• [Instructions for the task]: Could you format every record below as a two-column CSV with the header text,answer, one row per record, putting the record's text and its answer each in one quoted field and turning any line breaks into spaces?

*** Information provided Section Begins ***

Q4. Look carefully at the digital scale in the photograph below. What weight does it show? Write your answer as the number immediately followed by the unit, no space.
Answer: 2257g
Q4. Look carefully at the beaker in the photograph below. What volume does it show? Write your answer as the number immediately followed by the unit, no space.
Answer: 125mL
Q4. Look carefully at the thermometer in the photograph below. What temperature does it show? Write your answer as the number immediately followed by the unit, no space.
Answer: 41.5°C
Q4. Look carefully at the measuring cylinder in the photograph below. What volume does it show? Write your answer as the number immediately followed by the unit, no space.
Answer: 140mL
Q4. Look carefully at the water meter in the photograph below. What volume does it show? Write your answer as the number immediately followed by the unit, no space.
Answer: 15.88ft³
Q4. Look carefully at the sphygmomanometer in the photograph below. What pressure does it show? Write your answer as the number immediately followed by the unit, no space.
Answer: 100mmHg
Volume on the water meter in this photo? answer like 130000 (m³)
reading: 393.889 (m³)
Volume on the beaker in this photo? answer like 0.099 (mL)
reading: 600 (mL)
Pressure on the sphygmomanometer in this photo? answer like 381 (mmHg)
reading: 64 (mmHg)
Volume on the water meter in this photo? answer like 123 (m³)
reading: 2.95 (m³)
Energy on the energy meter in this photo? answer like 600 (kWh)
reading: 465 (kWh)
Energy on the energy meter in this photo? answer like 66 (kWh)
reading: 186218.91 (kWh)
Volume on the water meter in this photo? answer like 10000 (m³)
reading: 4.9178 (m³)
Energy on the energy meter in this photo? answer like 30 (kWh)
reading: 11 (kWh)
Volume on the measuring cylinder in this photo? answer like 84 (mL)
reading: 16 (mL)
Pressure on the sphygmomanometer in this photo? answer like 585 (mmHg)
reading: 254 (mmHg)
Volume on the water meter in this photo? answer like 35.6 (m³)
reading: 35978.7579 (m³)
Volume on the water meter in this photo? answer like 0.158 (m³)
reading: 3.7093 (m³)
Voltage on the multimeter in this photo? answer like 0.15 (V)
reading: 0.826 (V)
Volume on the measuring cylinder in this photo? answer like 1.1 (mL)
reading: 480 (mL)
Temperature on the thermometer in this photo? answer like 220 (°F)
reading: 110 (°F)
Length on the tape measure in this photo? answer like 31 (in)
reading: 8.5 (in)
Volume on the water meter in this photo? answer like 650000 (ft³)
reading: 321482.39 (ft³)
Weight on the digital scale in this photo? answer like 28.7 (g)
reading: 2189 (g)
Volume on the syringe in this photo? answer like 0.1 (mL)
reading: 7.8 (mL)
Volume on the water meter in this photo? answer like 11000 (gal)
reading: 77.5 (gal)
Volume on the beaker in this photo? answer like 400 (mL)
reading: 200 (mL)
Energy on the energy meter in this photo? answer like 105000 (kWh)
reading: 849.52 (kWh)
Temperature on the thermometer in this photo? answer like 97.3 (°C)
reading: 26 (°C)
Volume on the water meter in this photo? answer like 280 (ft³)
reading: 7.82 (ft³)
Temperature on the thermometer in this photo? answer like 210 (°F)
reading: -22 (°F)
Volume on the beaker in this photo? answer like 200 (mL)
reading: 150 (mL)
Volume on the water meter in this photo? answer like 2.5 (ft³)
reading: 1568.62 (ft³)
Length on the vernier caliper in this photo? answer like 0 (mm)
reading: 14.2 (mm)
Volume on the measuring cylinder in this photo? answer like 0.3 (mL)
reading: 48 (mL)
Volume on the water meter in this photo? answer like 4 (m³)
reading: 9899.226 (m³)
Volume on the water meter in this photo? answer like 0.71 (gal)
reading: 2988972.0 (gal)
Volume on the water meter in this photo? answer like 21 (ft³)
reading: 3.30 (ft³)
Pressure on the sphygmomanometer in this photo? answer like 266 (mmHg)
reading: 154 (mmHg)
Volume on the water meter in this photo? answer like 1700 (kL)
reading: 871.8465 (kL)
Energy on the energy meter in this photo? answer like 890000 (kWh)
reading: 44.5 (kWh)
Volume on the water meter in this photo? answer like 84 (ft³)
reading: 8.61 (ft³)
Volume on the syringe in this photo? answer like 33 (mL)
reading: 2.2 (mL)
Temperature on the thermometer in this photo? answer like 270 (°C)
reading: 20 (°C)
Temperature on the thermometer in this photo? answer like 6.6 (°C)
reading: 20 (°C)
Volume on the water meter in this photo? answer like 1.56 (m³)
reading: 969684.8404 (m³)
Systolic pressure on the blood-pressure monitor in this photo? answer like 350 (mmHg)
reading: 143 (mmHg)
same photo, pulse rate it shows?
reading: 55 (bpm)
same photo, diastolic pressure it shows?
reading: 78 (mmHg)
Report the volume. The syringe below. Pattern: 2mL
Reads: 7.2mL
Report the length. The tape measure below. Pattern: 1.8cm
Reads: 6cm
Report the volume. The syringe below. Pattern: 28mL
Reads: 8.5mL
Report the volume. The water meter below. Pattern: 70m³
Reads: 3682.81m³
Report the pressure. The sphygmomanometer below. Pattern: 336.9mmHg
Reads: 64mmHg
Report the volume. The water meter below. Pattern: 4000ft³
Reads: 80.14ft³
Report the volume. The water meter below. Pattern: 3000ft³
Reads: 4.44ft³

*** Information provided Section Ends ***

• [Your solution]:
text,answer
"Q4. Look carefully at the digital scale in the photograph below. What weight does it show? Write your answer as the number immediately followed by the unit, no space. Answer:","2257g"
"Q4. Look carefully at the beaker in the photograph below. What volume does it show? Write your answer as the number immediately followed by the unit, no space. Answer:","125mL"
"Q4. Look carefully at the thermometer in the photograph below. What temperature does it show? Write your answer as the number immediately followed by the unit, no space. Answer:","41.5°C"
"Q4. Look carefully at the measuring cylinder in the photograph below. What volume does it show? Write your answer as the number immediately followed by the unit, no space. Answer:","140mL"
"Q4. Look carefully at the water meter in the photograph below. What volume does it show? Write your answer as the number immediately followed by the unit, no space. Answer:","15.88ft³"
"Q4. Look carefully at the sphygmomanometer in the photograph below. What pressure does it show? Write your answer as the number immediately followed by the unit, no space. Answer:","100mmHg"
"Volume on the water meter in this photo? answer like 130000 (m³) reading:","393.889 (m³)"
"Volume on the beaker in this photo? answer like 0.099 (mL) reading:","600 (mL)"
"Pressure on the sphygmomanometer in this photo? answer like 381 (mmHg) reading:","64 (mmHg)"
"Volume on the water meter in this photo? answer like 123 (m³) reading:","2.95 (m³)"
"Energy on the energy meter in this photo? answer like 600 (kWh) reading:","465 (kWh)"
"Energy on the energy meter in this photo? answer like 66 (kWh) reading:","186218.91 (kWh)"
"Volume on the water meter in this photo? answer like 10000 (m³) reading:","4.9178 (m³)"
"Energy on the energy meter in this photo? answer like 30 (kWh) reading:","11 (kWh)"
"Volume on the measuring cylinder in this photo? answer like 84 (mL) reading:","16 (mL)"
"Pressure on the sphygmomanometer in this photo? answer like 585 (mmHg) reading:","254 (mmHg)"
"Volume on the water meter in this photo? answer like 35.6 (m³) reading:","35978.7579 (m³)"
"Volume on the water meter in this photo? answer like 0.158 (m³) reading:","3.7093 (m³)"
"Voltage on the multimeter in this photo? answer like 0.15 (V) reading:","0.826 (V)"
"Volume on the measuring cylinder in this photo? answer like 1.1 (mL) reading:","480 (mL)"
"Temperature on the thermometer in this photo? answer like 220 (°F) reading:","110 (°F)"
"Length on the tape measure in this photo? answer like 31 (in) reading:","8.5 (in)"
"Volume on the water meter in this photo? answer like 650000 (ft³) reading:","321482.39 (ft³)"
"Weight on the digital scale in this photo? answer like 28.7 (g) reading:","2189 (g)"
"Volume on the syringe in this photo? answer like 0.1 (mL) reading:","7.8 (mL)"
"Volume on the water meter in this photo? answer like 11000 (gal) reading:","77.5 (gal)"
"Volume on the beaker in this photo? answer like 400 (mL) reading:","200 (mL)"
"Energy on the energy meter in this photo? answer like 105000 (kWh) reading:","849.52 (kWh)"
"Temperature on the thermometer in this photo? answer like 97.3 (°C) reading:","26 (°C)"
"Volume on the water meter in this photo? answer like 280 (ft³) reading:","7.82 (ft³)"
"Temperature on the thermometer in this photo? answer like 210 (°F) reading:","-22 (°F)"
"Volume on the beaker in this photo? answer like 200 (mL) reading:","150 (mL)"
"Volume on the water meter in this photo? answer like 2.5 (ft³) reading:","1568.62 (ft³)"
"Length on the vernier caliper in this photo? answer like 0 (mm) reading:","14.2 (mm)"
"Volume on the measuring cylinder in this photo? answer like 0.3 (mL) reading:","48 (mL)"
"Volume on the water meter in this photo? answer like 4 (m³) reading:","9899.226 (m³)"
"Volume on the water meter in this photo? answer like 0.71 (gal) reading:","2988972.0 (gal)"
"Volume on the water meter in this photo? answer like 21 (ft³) reading:","3.30 (ft³)"
"Pressure on the sphygmomanometer in this photo? answer like 266 (mmHg) reading:","154 (mmHg)"
"Volume on the water meter in this photo? answer like 1700 (kL) reading:","871.8465 (kL)"
"Energy on the energy meter in this photo? answer like 890000 (kWh) reading:","44.5 (kWh)"
"Volume on the water meter in this photo? answer like 84 (ft³) reading:","8.61 (ft³)"
"Volume on the syringe in this photo? answer like 33 (mL) reading:","2.2 (mL)"
"Temperature on the thermometer in this photo? answer like 270 (°C) reading:","20 (°C)"
"Temperature on the thermometer in this photo? answer like 6.6 (°C) reading:","20 (°C)"
"Volume on the water meter in this photo? answer like 1.56 (m³) reading:","969684.8404 (m³)"
"Systolic pressure on the blood-pressure monitor in this photo? answer like 350 (mmHg) reading:","143 (mmHg)"
"same photo, pulse rate it shows? reading:","55 (bpm)"
"same photo, diastolic pressure it shows? reading:","78 (mmHg)"
"Report the volume. The syringe below. Pattern: 2mL Reads:","7.2mL"
"Report the length. The tape measure below. Pattern: 1.8cm Reads:","6cm"
"Report the volume. The syringe below. Pattern: 28mL Reads:","8.5mL"
"Report the volume. The water meter below. Pattern: 70m³ Reads:","3682.81m³"
"Report the pressure. The sphygmomanometer below. Pattern: 336.9mmHg Reads:","64mmHg"
"Report the volume. The water meter below. Pattern: 4000ft³ Reads:","80.14ft³"
"Report the volume. The water meter below. Pattern: 3000ft³ Reads:","4.44ft³"